C’est ainsi que Hans-Jürgen Wischhof a repris le 8 mars 1990 la direction du secteur d’activités Unimog tout nouvellement mis en place à Gaggenau. « Nous avons créé ici au milieu des années 1990 un changement de paradigme. En nous basant sur la philosophie d’évolution de l’UX 100 et des études de marché menées à l’échelle européenne, nous avons pris ensemble la décision de scinder l’Unimog en deux séries totalement distinctes : le porte-outils professionnel et l’Unimog extrêmement mobile classique, évidemment avec le plus possible de pièces identiques de valeur », précise-t-il.

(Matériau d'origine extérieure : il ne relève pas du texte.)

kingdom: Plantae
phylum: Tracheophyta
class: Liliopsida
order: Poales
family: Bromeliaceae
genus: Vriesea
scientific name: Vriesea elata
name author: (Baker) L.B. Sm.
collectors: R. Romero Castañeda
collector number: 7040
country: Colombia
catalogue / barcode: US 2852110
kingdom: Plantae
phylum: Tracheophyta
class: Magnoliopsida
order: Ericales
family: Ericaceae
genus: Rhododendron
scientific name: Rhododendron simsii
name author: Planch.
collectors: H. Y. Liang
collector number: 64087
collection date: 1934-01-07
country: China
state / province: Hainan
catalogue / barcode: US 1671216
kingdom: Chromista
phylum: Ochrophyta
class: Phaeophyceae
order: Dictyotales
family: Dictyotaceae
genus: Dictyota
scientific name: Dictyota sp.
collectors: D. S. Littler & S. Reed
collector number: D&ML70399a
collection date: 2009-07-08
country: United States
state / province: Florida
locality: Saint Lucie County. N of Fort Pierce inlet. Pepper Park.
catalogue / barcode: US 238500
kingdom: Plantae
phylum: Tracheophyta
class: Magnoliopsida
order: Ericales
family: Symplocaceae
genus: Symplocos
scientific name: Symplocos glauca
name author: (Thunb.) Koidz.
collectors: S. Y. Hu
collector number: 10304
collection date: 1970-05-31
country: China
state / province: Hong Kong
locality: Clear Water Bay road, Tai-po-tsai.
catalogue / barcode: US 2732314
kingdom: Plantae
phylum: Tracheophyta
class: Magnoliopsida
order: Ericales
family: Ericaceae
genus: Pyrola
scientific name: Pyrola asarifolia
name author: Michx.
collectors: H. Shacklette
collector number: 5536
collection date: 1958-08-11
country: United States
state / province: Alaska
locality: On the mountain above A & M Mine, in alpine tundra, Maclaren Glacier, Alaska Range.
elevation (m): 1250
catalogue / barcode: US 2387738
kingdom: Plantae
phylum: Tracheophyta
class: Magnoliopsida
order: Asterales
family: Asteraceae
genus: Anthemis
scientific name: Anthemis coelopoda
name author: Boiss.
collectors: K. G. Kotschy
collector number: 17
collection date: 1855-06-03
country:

Toujours sur le devant de la scène.

Le récit de Hans-Jürgen Wischhof est structuré et animé. On peut facilement s’imaginer que cet homme a toujours aimé aller de l’avant. Le numéro 1 lui a déjà été attribué : « Je suis le membre fondateur de l’Unimog-Clubs Gaggenau e.V. et je suis donc à ce titre l’adhérent numéro 1 » confie-t-il en riant. Une autre belle reconnaissance de son engagement.

Avec les autres membres du club il a même érigé un mémorial : le Musée Unimog de Gaggenau, géré avec succès par une association promotionnelle depuis 2006. Hans-Jürgen Wischhof a été président du Conseil d’administration pendant de longues années et y expose beaucoup de ses propres véhicules. Il a même réussi à faire de son collègue de longue date et ami Mustafa Koluman, qu’il a connu en Turquie, le sponsor principal du Musée qui attire aujourd’hui des visiteurs de régions plus ou moins éloignées.

en savoir plus sur le Musée Unimog

Un adieu joyeux.

Hans-Jürgen Wischhof a fini par partir de Mercedes-Benz Special Trucks pour une retraite bien méritée à l’âge de 64 ans. Mais pas sans avoir préparé la voie de l’Unimog. « Avec mes collègues j’ai déplacé l’Unimog de Gaggenau à Wörth », raconte l’homme originaire de Basse-Saxe. « Puis je l’ai ramené à la maison », ajoute-t-il encore avec un clin d’œil, avant de monter dans son Unimog U 404 préféré et de démarrer le moteur.

« Je souhaite un avenir rempli de joie à l’Unimog, ainsi qu’à tous ceux qui gravitent autour de lui. » C’est exactement ce que lui a apporté tout au long de sa vie ce polyvalent à l’étoile.